Para Marciales, como o outro ministro foi absolvido pelo mesmo tribunal, a chance de que um recurso contra a condenação fosse aceito era grande, caso existisse segunda instância. “O outro ministro envolvido foi absolvido, posteriormente. Isso determina que existiam altíssimas probabilidades que a sentença condenatória seria revogada em segunda instância.”

Contexto temporal

Martha Lucía Zamora Ávila, diretora da Agência Nacional de Defesa Jurídica da Colômbia e representante do Estado na audiência, disse que as ações de tutela e de revisão cumpriram o papel de garantia de defesa à época.

“Ainda que materialmente não existisse um recurso de apelação, já que a Corte Suprema de Justiça não tem um superior hierárquico, isso não significa que o direito a impugnar a sentença condenatória não foi garantido por nosso ordenamento jurídico. Para o ano 2000, tanto a ação de revisão quanto a ação de tutela cumpriam com os elementos estabelecidos pela Corte para a época”, afirmou a representante estatal. 

Ávila reforçou que, quando Arboleda foi condenado, não existiam recomendações internacionais para o estabelecimento de uma segunda instância e pediu para que os juízes da Corte considerem o contexto temporal da época.

“A responsabilidade do Estado deve ser analisada a partir das obrigações que se encontravam vigentes no momento dos fatos. A Convenção é um instrumento vivo e suas disposições podem evoluir com o tempo, para adaptar-se às mudanças sociais. A interpretação evoluída não pode ser aplicada para estabelecer a responsabilidade do Estado de forma retroativa”, declarou.

De acordo com a diretora, a Colômbia tem buscado alternativas para garantir o acesso à segunda instância para detentores de foro privilegiado. Ela citou que, em 2018, o Congresso aprovou a criação de duas turmas internas na Corte Suprema de Justiça, hierarquizadas, com o objetivo de garantir o direito à revisão do processo.

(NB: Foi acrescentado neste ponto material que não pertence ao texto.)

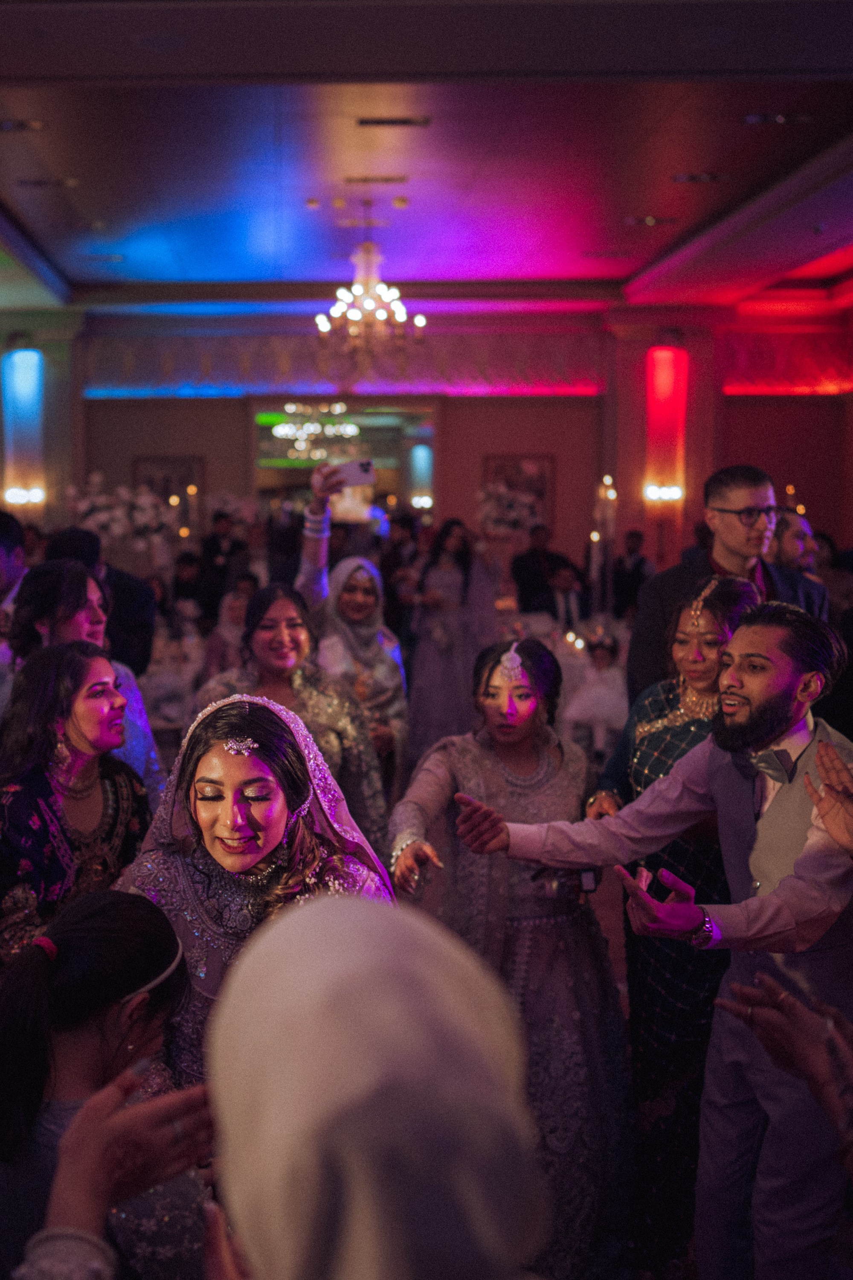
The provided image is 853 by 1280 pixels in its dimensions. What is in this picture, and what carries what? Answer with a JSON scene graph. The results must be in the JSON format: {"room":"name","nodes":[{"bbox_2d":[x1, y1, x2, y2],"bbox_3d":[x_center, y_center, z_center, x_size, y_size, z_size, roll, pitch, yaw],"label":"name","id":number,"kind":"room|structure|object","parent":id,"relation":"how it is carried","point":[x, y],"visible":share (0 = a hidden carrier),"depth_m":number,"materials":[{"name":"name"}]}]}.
{"room":"event hall","nodes":[
{"label":"event hall","id":0,"kind":"room"},
{"bbox_2d":[63,473,178,550],"bbox_3d":[-1.591,-0.856,9.869,0.858,0.671,0.683,0,6,0],"label":"flower arrangement","id":1,"kind":"object","parent":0,"point":[117,512],"visible":0.74,"depth_m":9.77,"materials":[{"name":"white plant"}]},
{"bbox_2d":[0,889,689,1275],"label":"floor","id":2,"kind":"structure","parent":0,"point":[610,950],"depth_m":4.47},
{"bbox_2d":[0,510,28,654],"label":"man","id":3,"kind":"object","parent":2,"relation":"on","point":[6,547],"visible":0.44,"depth_m":5.07},
{"bbox_2d":[0,640,159,967],"bbox_3d":[-0.657,0.626,3.200,0.502,1.175,0.582,0,6,0],"label":"woman","id":4,"kind":"object","parent":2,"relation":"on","point":[73,662],"visible":0.71,"depth_m":3.11},
{"bbox_2d":[2,565,164,803],"bbox_3d":[-0.775,0.433,3.935,0.514,1.276,0.519,0,6,0],"label":"woman","id":5,"kind":"object","parent":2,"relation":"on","point":[152,752],"visible":0.29,"depth_m":3.87},
{"bbox_2d":[46,523,159,679],"bbox_3d":[-1.046,0.236,5.637,0.529,1.361,0.584,1,6,14],"label":"man","id":6,"kind":"object","parent":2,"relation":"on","point":[143,609],"visible":0.32,"depth_m":5.49},
{"bbox_2d":[0,888,214,1279],"bbox_3d":[-0.315,0.880,1.834,0.439,1.046,0.458,0,6,0],"label":"woman","id":7,"kind":"object","parent":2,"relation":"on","point":[60,938],"visible":0.82,"depth_m":1.74},
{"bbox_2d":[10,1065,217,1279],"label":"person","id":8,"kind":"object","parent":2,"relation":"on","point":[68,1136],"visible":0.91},
{"bbox_2d":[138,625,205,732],"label":"dining table","id":9,"kind":"object","parent":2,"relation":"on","point":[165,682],"visible":0.32,"depth_m":7.64,"materials":[{"name":"white fabric"}]},
{"bbox_2d":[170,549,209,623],"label":"person","id":10,"kind":"object","parent":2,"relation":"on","point":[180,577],"visible":0.57,"depth_m":10.06},
{"bbox_2d":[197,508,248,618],"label":"man","id":11,"kind":"object","parent":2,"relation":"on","point":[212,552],"visible":0.58,"depth_m":10.45},
{"bbox_2d":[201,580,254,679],"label":"woman","id":12,"kind":"object","parent":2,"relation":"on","point":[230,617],"visible":0.41,"depth_m":7.84},
{"bbox_2d":[115,684,397,1091],"bbox_3d":[-0.155,0.736,2.508,0.605,1.285,0.696,0,6,0],"label":"woman","id":13,"kind":"object","parent":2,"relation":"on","point":[267,725],"visible":0.55,"depth_m":2.49},
{"bbox_2d":[189,584,388,856],"bbox_3d":[-0.146,0.495,3.939,0.584,1.250,0.647,0,6,0],"label":"woman","id":14,"kind":"object","parent":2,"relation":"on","point":[352,715],"visible":0.46,"depth_m":3.90},
{"bbox_2d":[293,482,408,806],"bbox_3d":[0.025,0.208,4.932,0.498,1.646,0.782,0,6,0],"label":"woman","id":15,"kind":"object","parent":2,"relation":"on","point":[379,635],"visible":0.51,"depth_m":4.80},
{"bbox_2d":[332,457,375,486],"bbox_3d":[0.048,-0.611,4.928,0.176,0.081,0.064,-1,6,-11],"label":"smartphone","id":16,"kind":"object","parent":15,"relation":"in","point":[359,474],"visible":0.93,"depth_m":4.92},
{"bbox_2d":[196,892,550,1279],"bbox_3d":[0.038,0.809,0.950,0.488,1.287,0.729,0,6,0],"label":"woman","id":17,"kind":"object","parent":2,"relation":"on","point":[292,950],"visible":0.99,"depth_m":0.83},
{"bbox_2d":[406,517,497,767],"bbox_3d":[0.615,0.095,7.409,0.533,1.457,0.574,0,6,0],"label":"woman","id":18,"kind":"object","parent":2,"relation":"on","point":[439,582],"visible":0.76,"depth_m":7.28},
{"bbox_2d":[387,638,632,1279],"bbox_3d":[0.386,0.718,3.092,0.535,1.333,0.592,0,6,0],"label":"woman","id":19,"kind":"object","parent":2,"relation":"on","point":[458,762],"visible":0.81,"depth_m":3.00},
{"bbox_2d":[510,522,577,614],"bbox_3d":[1.577,-0.247,10.331,0.549,1.192,0.551,0,6,0],"label":"man","id":20,"kind":"object","parent":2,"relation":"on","point":[526,567],"visible":0.62,"depth_m":10.18},
{"bbox_2d":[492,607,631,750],"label":"dining table","id":21,"kind":"object","parent":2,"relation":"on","point":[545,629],"visible":0.29,"depth_m":8.38,"materials":[{"name":"white fabric"}]},
{"bbox_2d":[587,475,618,616],"bbox_3d":[1.711,-0.556,8.795,0.253,0.996,0.295,0,6,0],"label":"candle holder","id":22,"kind":"object","parent":21,"relation":"on","point":[610,489],"visible":0.91,"depth_m":8.76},
{"bbox_2d":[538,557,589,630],"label":"man","id":23,"kind":"object","parent":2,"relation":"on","point":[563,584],"visible":0.56,"depth_m":9.14},
{"bbox_2d":[565,630,629,753],"bbox_3d":[1.427,0.386,7.354,0.396,0.865,0.388,0,6,0],"label":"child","id":24,"kind":"object","parent":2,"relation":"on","point":[603,657],"visible":0.75,"depth_m":7.27},
{"bbox_2d":[610,528,653,618],"bbox_3d":[2.321,-0.281,10.781,0.505,1.113,0.574,1,6,11],"label":"man","id":25,"kind":"object","parent":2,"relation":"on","point":[638,537],"visible":0.56,"depth_m":10.62},
{"bbox_2d":[451,598,852,1279],"bbox_3d":[0.697,0.646,2.624,0.547,1.442,0.721,-5,8,-39],"label":"man","id":26,"kind":"object","parent":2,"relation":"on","point":[757,690],"visible":0.89,"depth_m":2.49},
{"bbox_2d":[594,575,762,1275],"bbox_3d":[0.826,0.634,3.184,0.478,1.498,0.535,0,6,0],"label":"woman","id":27,"kind":"object","parent":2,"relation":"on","point":[727,600],"visible":0.47,"depth_m":3.08},
{"bbox_2d":[628,464,830,709],"bbox_3d":[1.251,0.207,4.347,0.567,1.507,0.550,-2,6,-17],"label":"man","id":28,"kind":"object","parent":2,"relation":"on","point":[735,557],"visible":0.52,"depth_m":4.25},
{"bbox_2d":[765,508,821,578],"bbox_3d":[2.237,-0.068,6.834,0.466,1.128,0.482,0,6,0],"label":"man","id":29,"kind":"object","parent":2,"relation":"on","point":[789,549],"visible":0.37,"depth_m":6.65},
{"bbox_2d":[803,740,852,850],"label":"person","id":30,"kind":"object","parent":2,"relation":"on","point":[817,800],"visible":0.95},
{"bbox_2d":[0,0,852,313],"bbox_3d":[0.183,-2.509,6.220,8.997,0.171,11.848,0,6,0],"label":"ceiling","id":31,"kind":"structure","parent":0,"point":[80,171],"depth_m":6.95,"materials":[{"name":"paint"}]},
{"bbox_2d":[0,118,44,131],"bbox_3d":[-1.546,-2.453,6.447,0.257,0.017,0.193,0,6,0],"label":"ceiling light","id":32,"kind":"object","parent":31,"relation":"in","point":[8,126],"visible":0.97,"depth_m":6.43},
{"bbox_2d":[18,177,78,188],"bbox_3d":[-1.642,-2.579,7.632,0.333,0.026,0.179,0,6,0],"label":"ceiling light","id":33,"kind":"object","parent":31,"relation":"in","point":[65,181],"visible":0.97,"depth_m":7.60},
{"bbox_2d":[314,227,428,378],"bbox_3d":[0.181,-2.208,8.572,0.726,1.124,0.729,0,6,0],"label":"chandelier","id":34,"kind":"object","parent":31,"relation":"hanging from","point":[401,311],"visible":1,"depth_m":8.53,"materials":[{"name":"glass"}]},
{"bbox_2d":[343,173,407,184],"bbox_3d":[0.200,-2.555,7.511,0.354,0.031,0.177,0,6,0],"label":"ceiling vent","id":35,"kind":"object","parent":31,"relation":"in","point":[397,178],"visible":0.97,"depth_m":7.48,"materials":[{"name":"metal"}]},
{"bbox_2d":[355,115,431,127],"bbox_3d":[0.247,-2.406,6.289,0.341,0.018,0.170,0,6,0],"label":"ceiling vent","id":36,"kind":"object","parent":31,"relation":"in","point":[406,121],"visible":0.96,"depth_m":6.27,"materials":[{"name":"metal"}]},
{"bbox_2d":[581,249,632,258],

O funcionamento desse mecanismo, no entanto, ainda não foi efetivado porque depende de regulamentação, o que ainda não foi feito.

“Somos absolutamente conscientes, como Estado, de que o direito a um recurso para impugnar sentenças deve evoluir e, neste sentido, a Colômbia tem se ajustado para atender a esses stardards, mas respeitando seus próprios procedimentos”, alegou Martha Ávila.

A partir da audiência da sexta-feira, os representantes têm um mês para apresentar as alegações finais escritas. Depois disso, a Corte IDH pode emitir sentença a qualquer momento. 

Participam do julgamento os juízes Ricardo César Pérez Manrique (presidente, Uruguai), Eduardo Ferrer Mac-Gregor Poisot (México), Nancy Hernández López (Costa Rica), Verónica Gómez (Argentina), Patricia Pérez Goldberg (Chile) e Rodrigo Mudrovitsch (Brasil). O magistrado Humberto Antonio Sierra Porto, da Colômbia, não participará do julgamento porque o regulamento da Corte não permite a participação em casos do país de origem.